Selected passage START

Chapter 4 Normalization methods

Different assays require different methods.

4.1 Library-size scaling

The simplest approach divides each sample by its total counts (or reads) to account for sequencing depth.

4.1.1 Counts-per-million (CPM)

There are other versions of this type of normalization (RPKM, FPKM ,TPM,…) - all of them try to normalize for the library size (the number of reads in a given experiment) but some of them incorporate other factors as well.

CPM - normalizes for just library size.
TPM - normalzie for gene length, then library size. FPKM/RPKM - similiar but one uses reads and the other fragments. normalizes for gene length and library size at the same time. TPM is preferred.

4.2 Distribution-based normalization

Methods like quantile normalization force sample distributions to match and are common in microarrays.

4.3 RNA-seq composition-aware methods

Two widely used methods:

TMM (edgeR): computes scaling factors to adjust effective library sizes.
RLE / size factors (DESeq2): median-of-ratios approach.

4.3.1 edgeR: TMM

TMM looks at most genes, ignores the weird ones, figures out how different two samples really are, and uses that to scale the samples so they’re comparable.

Selected passage END
Given entries START

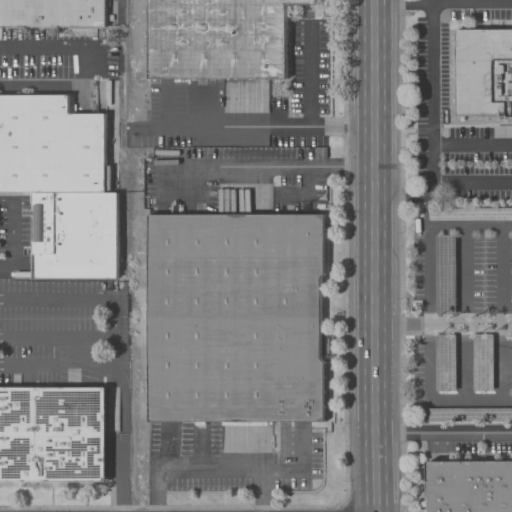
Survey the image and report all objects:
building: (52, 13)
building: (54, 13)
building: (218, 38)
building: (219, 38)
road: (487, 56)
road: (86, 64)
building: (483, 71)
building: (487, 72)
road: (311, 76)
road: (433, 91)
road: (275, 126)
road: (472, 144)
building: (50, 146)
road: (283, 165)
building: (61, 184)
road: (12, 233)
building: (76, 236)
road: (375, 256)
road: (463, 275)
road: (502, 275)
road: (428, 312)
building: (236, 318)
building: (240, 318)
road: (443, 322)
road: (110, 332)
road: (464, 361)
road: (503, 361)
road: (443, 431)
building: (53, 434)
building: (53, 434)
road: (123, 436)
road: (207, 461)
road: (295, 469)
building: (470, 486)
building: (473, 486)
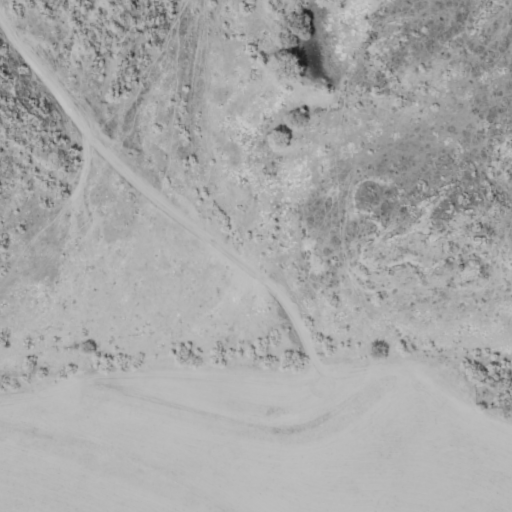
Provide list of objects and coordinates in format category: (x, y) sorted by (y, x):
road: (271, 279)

Given entries END
Given entries START

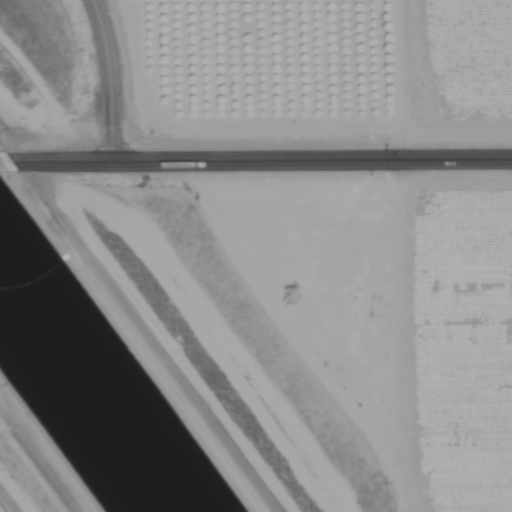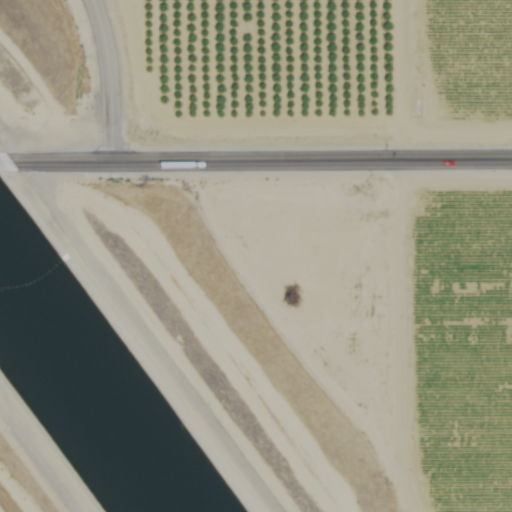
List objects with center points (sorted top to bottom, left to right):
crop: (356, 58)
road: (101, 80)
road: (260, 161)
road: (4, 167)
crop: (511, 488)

Given entries END

### Questions to answer:
1. List every numbered section heading in the chapter on normalization methods, with its number.
2. Write the next part of the chapter on normalization methods, picking up right after its last sentence.
The rows have nothing to do with the chapter on normalization methods.

### Answers given:
1.
4.1 Library-size scaling
4.1.1 Counts-per-million (CPM)
4.2 Distribution-based normalization
4.3 RNA-seq composition-aware methods
4.3.1 edgeR: TMM

2.
library(edgeR)

dge <- DGEList(counts = counts)
dge <- calcNormFactors(dge, method = "TMM")
logcpm <- cpm(dge, log = TRUE, prior.count = 1)

4.3.2 DESeq2: size factors

RLE finds what “most genes” are doing compared to a typical sample. It adjusts each sample so that the median gene looks the same in all samples.

library(DESeq2)

dds <- DESeqDataSetFromMatrix(countData = counts, colData = meta, design = ~ condition)
dds <- estimateSizeFactors(dds)

norm_counts <- counts(dds, normalized = TRUE)

4.4 Single-cell note

In scRNA-seq, normalization often starts with per-cell library-size scaling followed by log1p and sometimes variance stabilization. The concepts (make samples comparable; avoid composition artifacts) are the same.